Problem 34: Worst Case of the Boyer-Moore Algorithm |
a Boyer-Moore string matching is based on a technique that leads to the fastest searching algorithms for fixed patterns. Its main feature is to scan the pattern backward when aligned with a factor of the searched text. A typical pattern preprocessing is shown in Problem 33.

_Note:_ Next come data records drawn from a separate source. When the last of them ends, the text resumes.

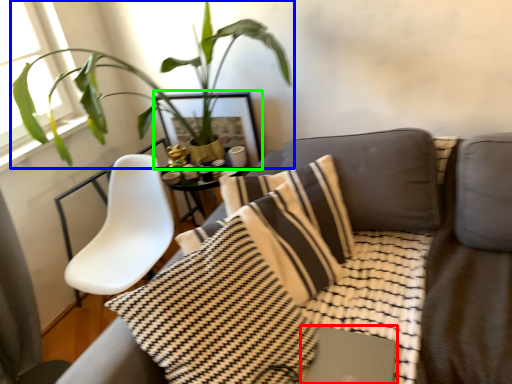
Question: Which object is positioned farthest from computer (highlighted by a red box)? Select from houseplant (highlighted by a blue box) and picture frame (highlighted by a green box).

Choices:
 (A) houseplant
 (B) picture frame

Answer: (A)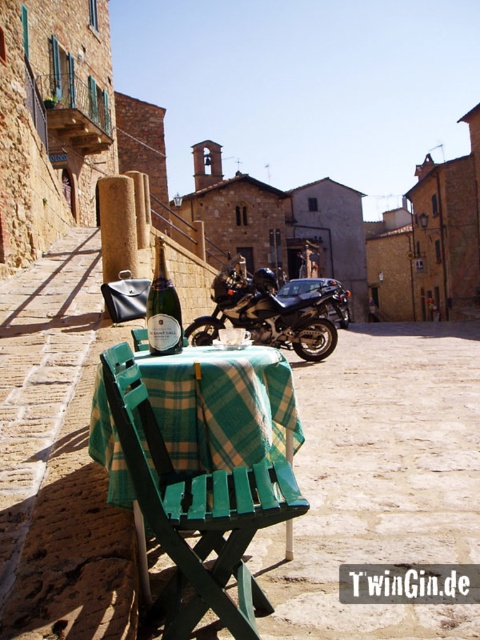
Who is more distant from viewer, (60, 232) or (159, 266)?

The point (60, 232) is behind.

From the picture: Which is above, green plaid tablecloth at center or matte glass champagne bottle at center?

green plaid tablecloth at center is above.

Is point (180, 109) more distant than point (159, 266)?

Yes, it is.

Locate an element on the screen. green plaid tablecloth at center is located at coordinates (304, 83).

Locate an element on the screen. This screenshot has width=480, height=640. green plastic chair at center is located at coordinates (195, 512).

Can you confirm if green plastic chair at center is positioned below shiny black motorcycle at center?

Yes.

Describe the element at coordinates (195, 512) in the screenshot. I see `green plastic chair at center` at that location.

I want to click on green plastic chair at center, so coord(195,512).

Can you confirm if green plaid tablecloth at center is smaller than shiny black motorcycle at center?

Incorrect, green plaid tablecloth at center is not smaller in size than shiny black motorcycle at center.

Which is more to the left, green plaid tablecloth at center or shiny black motorcycle at center?

shiny black motorcycle at center

This screenshot has width=480, height=640. Identify the location of green plaid tablecloth at center. (304, 83).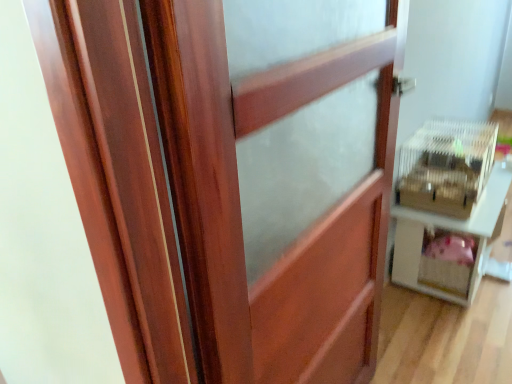
The width and height of the screenshot is (512, 384). Describe the element at coordinates (446, 166) in the screenshot. I see `clear plastic crate at right` at that location.

Identify the location of wooden barn door at center. (283, 186).

This screenshot has height=384, width=512. Find the location of `white plastic cage at right`. white plastic cage at right is located at coordinates (451, 229).

Is wooden barn door at center oriented towards white plastic cage at right?

No.

From the image's perspective, is wooden barn door at center located above or below white plastic cage at right?

Clearly, from the image's perspective, wooden barn door at center is below white plastic cage at right.

Is point (206, 295) farther from viewer compared to point (409, 274)?

No, (206, 295) is closer to viewer.

From a real-world perspective, is white plastic cage at right physically located above or below wooden barn door at center?

white plastic cage at right is situated lower than wooden barn door at center in the real world.

Can you tell me how much white plastic cage at right and wooden barn door at center differ in facing direction?

The facing directions of white plastic cage at right and wooden barn door at center are 1.28 degrees apart.

Which object is further away from the camera taking this photo, white plastic cage at right or wooden barn door at center?

white plastic cage at right is further away from the camera.

Does white plastic cage at right have a lesser width compared to wooden barn door at center?

No.

From a real-world perspective, is clear plastic crate at right physically above white plastic cage at right?

Yes, from a real-world perspective, clear plastic crate at right is above white plastic cage at right.

Is clear plastic crate at right inside or outside of white plastic cage at right?

clear plastic crate at right lies outside white plastic cage at right.

Considering the points (421, 176) and (407, 277), which point is behind, point (421, 176) or point (407, 277)?

The point (407, 277) is behind.

Which object is positioned more to the right, clear plastic crate at right or white plastic cage at right?

white plastic cage at right.

Can you tell me how much clear plastic crate at right and wooden barn door at center differ in facing direction?

The angle between the facing direction of clear plastic crate at right and the facing direction of wooden barn door at center is 1.28 degrees.

Is clear plastic crate at right inside the boundaries of wooden barn door at center, or outside?

clear plastic crate at right is not enclosed by wooden barn door at center.

Looking at this image, from a real-world perspective, who is located lower, clear plastic crate at right or wooden barn door at center?

clear plastic crate at right.

From the image's perspective, is clear plastic crate at right over wooden barn door at center?

Yes.

Are white plastic cage at right and clear plastic crate at right making contact?

No, white plastic cage at right is not in contact with clear plastic crate at right.

Considering the positions of point (473, 219) and point (452, 150), is point (473, 219) closer or farther from the camera than point (452, 150)?

Point (473, 219) is farther from the camera than point (452, 150).

Is white plastic cage at right to the left or to the right of clear plastic crate at right in the image?

Clearly, white plastic cage at right is on the right of clear plastic crate at right in the image.

From the picture: Is white plastic cage at right shorter than clear plastic crate at right?

In fact, white plastic cage at right may be taller than clear plastic crate at right.

Can you tell me how much wooden barn door at center and clear plastic crate at right differ in facing direction?

1.28 degrees separate the facing orientations of wooden barn door at center and clear plastic crate at right.

Considering the positions of point (305, 190) and point (436, 154), is point (305, 190) closer or farther from the camera than point (436, 154)?

Point (305, 190).

Can clear plastic crate at right be found inside wooden barn door at center?

Definitely not — clear plastic crate at right is not inside wooden barn door at center.

Is wooden barn door at center smaller than clear plastic crate at right?

Incorrect, wooden barn door at center is not smaller in size than clear plastic crate at right.

Find the location of a particular element. barn door below the white plastic cage at right (from the image's perspective) is located at coordinates (283, 186).

You are a GUI agent. You are given a task and a screenshot of the screen. Output one action in this format:
    pyautogui.click(x=<x>, y=<y>)
    Task: Click on the barn door lying on the left of white plastic cage at right
    
    Given the screenshot: What is the action you would take?
    pyautogui.click(x=283, y=186)

Estimate the real-world distances between objects in this image. Which object is further from white plastic cage at right, wooden barn door at center or clear plastic crate at right?

wooden barn door at center lies further to white plastic cage at right than the other object.

Considering their positions, is white plastic cage at right positioned further to wooden barn door at center than clear plastic crate at right?

white plastic cage at right lies further to wooden barn door at center than the other object.

Looking at this image, looking at the image, which one is located closer to wooden barn door at center, clear plastic crate at right or white plastic cage at right?

Based on the image, clear plastic crate at right appears to be nearer to wooden barn door at center.

Estimate the real-world distances between objects in this image. Which object is further from clear plastic crate at right, wooden barn door at center or white plastic cage at right?

wooden barn door at center lies further to clear plastic crate at right than the other object.

Estimate the real-world distances between objects in this image. Which object is closer to white plastic cage at right, clear plastic crate at right or wooden barn door at center?

clear plastic crate at right.

Which object lies nearer to the anchor point clear plastic crate at right, white plastic cage at right or wooden barn door at center?

Based on the image, white plastic cage at right appears to be nearer to clear plastic crate at right.

Identify the location of crate between wooden barn door at center and white plastic cage at right along the z-axis. (446, 166).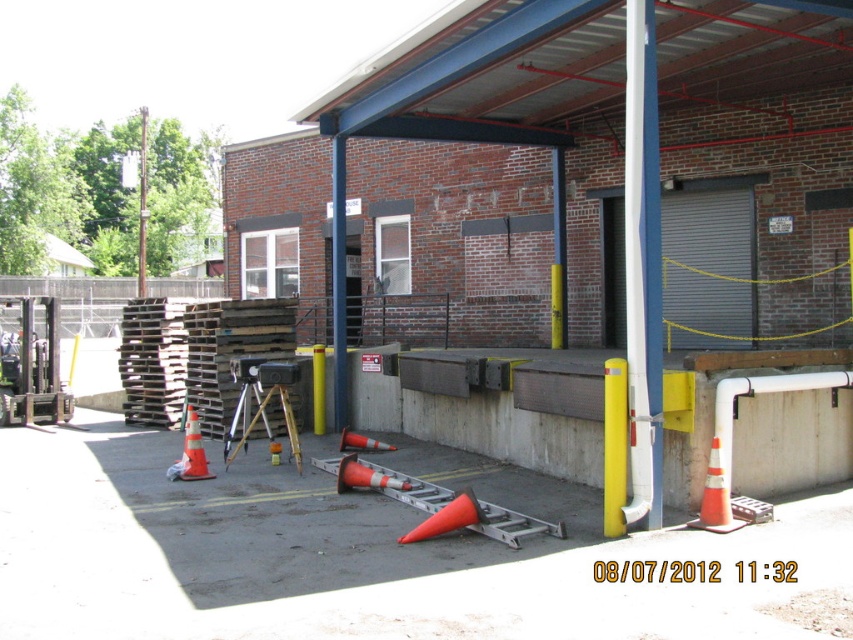
Does yellow matte pole at center appear under orange reflective cone at lower right?

Incorrect, yellow matte pole at center is not positioned below orange reflective cone at lower right.

Does yellow matte pole at center come in front of orange reflective cone at lower right?

Yes, yellow matte pole at center is in front of orange reflective cone at lower right.

Is point (639, 173) farther from camera compared to point (709, 456)?

That is False.

Locate an element on the screen. Image resolution: width=853 pixels, height=640 pixels. yellow matte pole at center is located at coordinates (642, 266).

Is point (343, 205) farther from camera compared to point (142, 260)?

That is False.

Does yellow/yellowish metal pole at center appear on the left side of brushed metal pole at upper center?

No, yellow/yellowish metal pole at center is not to the left of brushed metal pole at upper center.

Is point (341, 371) positioned before point (140, 125)?

That is True.

Where is `yellow/yellowish metal pole at center`? yellow/yellowish metal pole at center is located at coordinates pos(338,282).

This screenshot has width=853, height=640. Identify the location of yellow/yellowish metal pole at center. (338, 282).

What do you see at coordinates (338, 282) in the screenshot?
I see `yellow/yellowish metal pole at center` at bounding box center [338, 282].

The width and height of the screenshot is (853, 640). What do you see at coordinates (338, 282) in the screenshot?
I see `yellow/yellowish metal pole at center` at bounding box center [338, 282].

The image size is (853, 640). I want to click on yellow/yellowish metal pole at center, so click(x=338, y=282).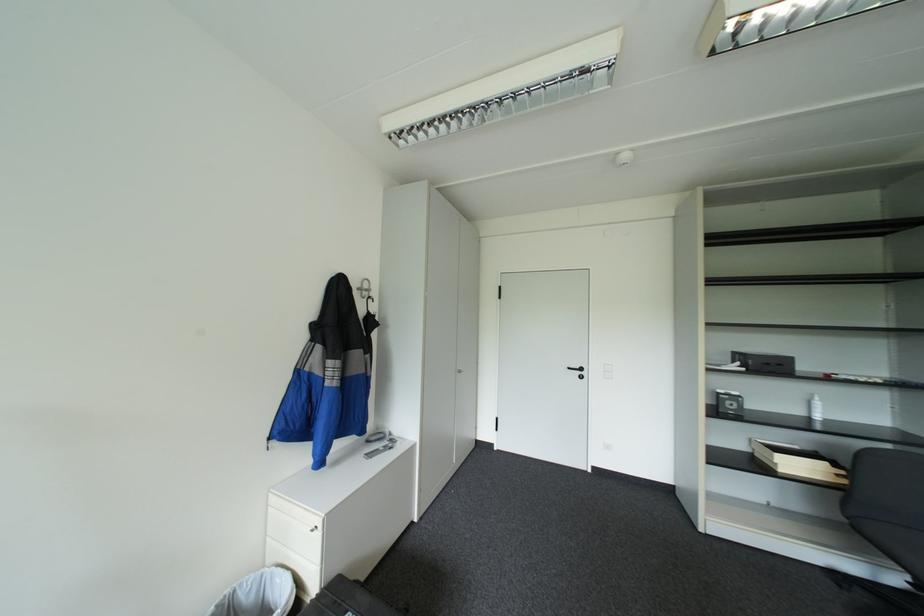
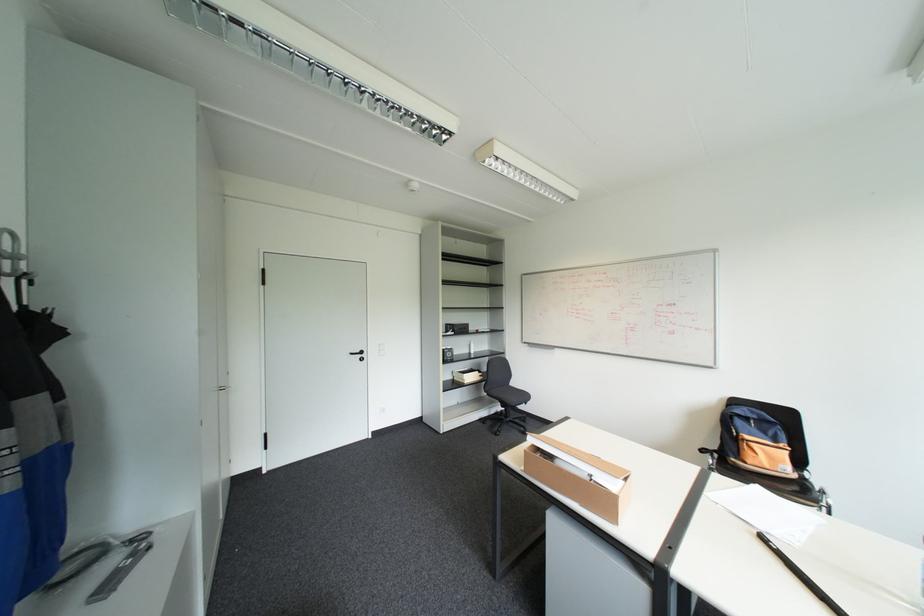
In the second image, find the point that corresponds to point 577,367 in the first image.

(359, 353)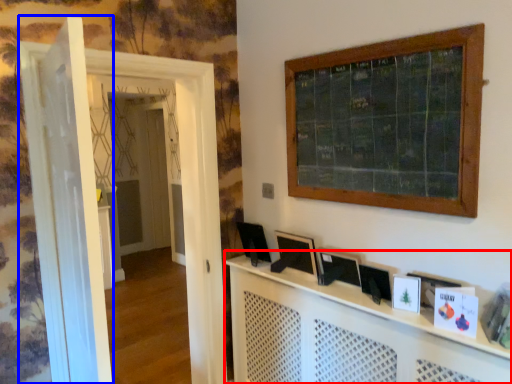
Question: Which object is closer to the camera taking this photo, computer desk (highlighted by a red box) or door (highlighted by a blue box)?

Choices:
 (A) computer desk
 (B) door

Answer: (B)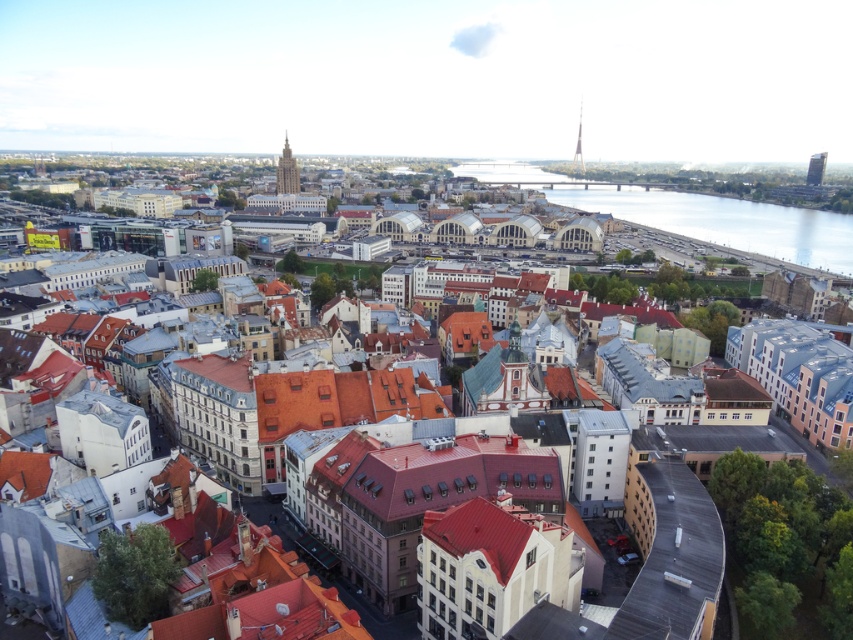
You are a city planner reviewing this area. You need to decide where to place a new public park. Considering the space available, which tower area has more room for expansion? Please choose between the matte gray tower at center and the smooth glass tower at upper right.

The matte gray tower at center is larger in size than the smooth glass tower at upper right, so the area around the matte gray tower at center likely has more space for expansion.

In the scene shown: You are a city planner reviewing this area. You need to determine which object, the reflective glass waterway at center or the smooth glass skyscraper at right, occupies more space in the image. Based on the scene, which one is larger?

The reflective glass waterway at center has a larger size compared to the smooth glass skyscraper at right, so the reflective glass waterway at center occupies more space in the image.

You are an architect analyzing the city layout. You observe the matte gray tower at center and the smooth glass tower at upper right. Which tower is located to the left of the other?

When locating a fixed pattern $x$ of length $m$ in a text $y$ of length $n$, in the generic situation $x$ is aligned with a factor (the window) of $y$ ending at position $j$ (see picture). The algorithm computes the longest common suffix ($\lcs$) between $x$ and the factor of $y$; after possibly reporting an occurrence, it slides the window towards the end of $y$ based on the preprocessing and on information collected during the scan, without missing an occurrence of $x$. Algorithm BM implements the method with table $\tbsuff$ of Problem 33.
\begin{algorithmic} \STATE $j\leftarrow m-1$ \WHILE{$j \lt n$} \STATE $i\leftarrow m-1-|lcs(x,y[j-m+1..j])|$ \IF{$i \lt 0$} \STATE report an occurrence of $x$ at position $j-m+1$ on $y$ \STATE $j\leftarrow j+per(x)$ \COMMENT{$per(x)=good\text{-}suff[0]$} \ELSE \STATE $j\leftarrow j+good\text{-}suff[i]$ \ENDIF \ENDWHILE \end{algorithmic}
After position $j$ on $y$ is treated, if an occurrence of $x$ is found the algorithm slides naturally the window at distance $\per(x)$. If no occurrence is found, the distance $\tbsuff[i]$ depends on the factor $bu$ of $y$ (it depends on $au$ of $x$ in Problem 33). Value $\per(x)$ and array $\tbsuff$ are preprocessed before the search.